さらに『もののけ姫』に出てくる森の神様や生き物たちはとても神秘的で、時に荒々しく力強い存在として描かれています。私が作品に込める想いはそんな自然の厳しさや畏れを含む、生命の美しさそのものです。

「MAKAMI(まかみ)」が扱うのは、農作物に甚大な被害を与え、人間たちから「害獣」とされてしまった獣たちの尊い命です。

大きなことはできないけれど、日常の中でほんの少し、厳しくも美しい自然の景色を「MAKAMI」を通して多くの人に感じてもらいたいと思います。

野生鳥獣による農作物被害に嘆く人々

私たちの日常の裏で農家の方々は野生鳥獣と闘っていました。

私にとって肉や野菜はスーパーに行けば簡単に手に入るもので、せいぜい「農業は休みもないし天候に左右されて大変だ」という認識でしかありませんでした。

近年では都市部にも鹿や猪が出没しニュースとなり、人間との生活に様々なトラブルが生じています。特に農作物への被害は甚大で、昨年度(2019年度)の農作物被害は158億円。その多くは鹿や猪が田畑を踏み荒らし、稲や果物を食べつくしてしまうことが原因です。

中でも、猪にキャベツ畑を全て掘り起こされ廃業に追い込まれてしまった農家のおじいさんの話は私に強い衝撃を与えました。スーパーで野菜が高いと考えていた世界の裏にはそんな現実があったのです。


獣を狩る人たち

少しでも被害を抑えるために、国やあらゆる団体が様々な対策をとっています。

人々の生活の根幹を脅かす彼らは「害獣」とされ、年間約100万頭の野生鳥獣が「個体調整」のため捕獲・駆除されています。

「個体調整」は鹿や猪を捕獲し、個体数を減らす取り組みで、冬季の狩猟期以外に、夏季も含めた有害鳥獣駆除を国や地方自治体の助成を受けて地元の猟友会が行っています。

もちろん、安易に数を減らそうというだけでなく、野生鳥獣の集落への出没を防ぐ目的で、畑の野菜くずや柿など果実の撤去などを行ったり、人との生活区域を分けるために柵を設置したり、様々な取り組みがなされています。

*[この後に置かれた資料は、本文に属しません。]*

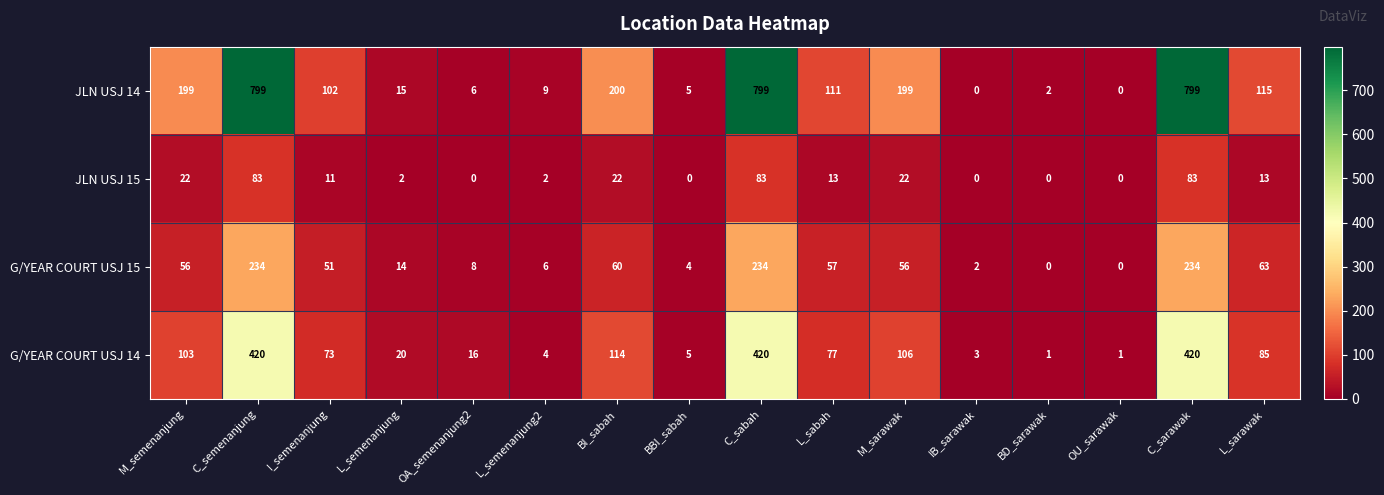

Which series has the largest total across all categories?

JLN USJ 14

利活用としては、近年ジビエ肉が普及するようになってきましたが、そのまま山に放置される命も多いのです。

害獣駆除された命に新しい息吹を

『殺生』とは、殺して生かすこと。

ジビエレザーブランド「MAKAMI」は、害獣駆除された命に新たな息吹を吹き込み、生かす製品作りを目指しています。 

私が思い描く「MAKAMI」の世界で、ジビエの魅力と、そこから感じる自然や命の美しさを作品を通して少しでもお伝えできれば幸いです。


ジビエレザーについて

「MAKAMI」の作品の素材・製造は、すべて日本国内。

地域によってその生息分布は様々ですが、今回原皮の産地となっている<鳥取県の若桜町>では、その大半は鹿が占めています。捕獲された鹿の皮は、「革どころ」である兵庫県たつの市の害獣専門のタンナー(なめし工場)「タツノラボ」で丁寧になめされていきます。

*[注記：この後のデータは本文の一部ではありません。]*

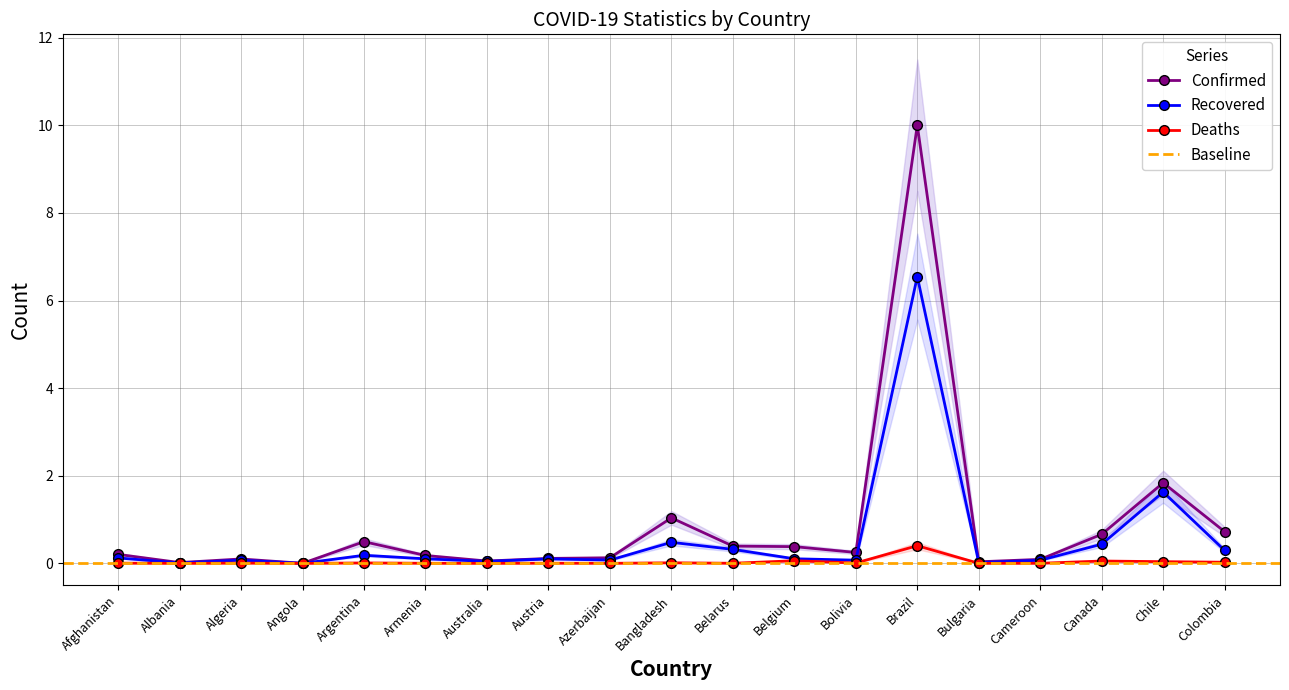

What is the label of the 19th point from the left?

Colombia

なめしの工程では有害な化学物質を使用しない皮革製造システムで、環境への負荷を極限まで抑えています。

ジビエレザーは野山を駆け回っていた野生動物の皮なので、作品の中に革傷も多く入ります。生前に負った傷もあれば、狩猟の際の弾痕、捕獲の際の傷、猟師が皮を剥ぐ際についたスエード面のナイフ痕などもあります。そこに彼らの生きた証を感じ、「MAKAMI」の魅力を引き立てます。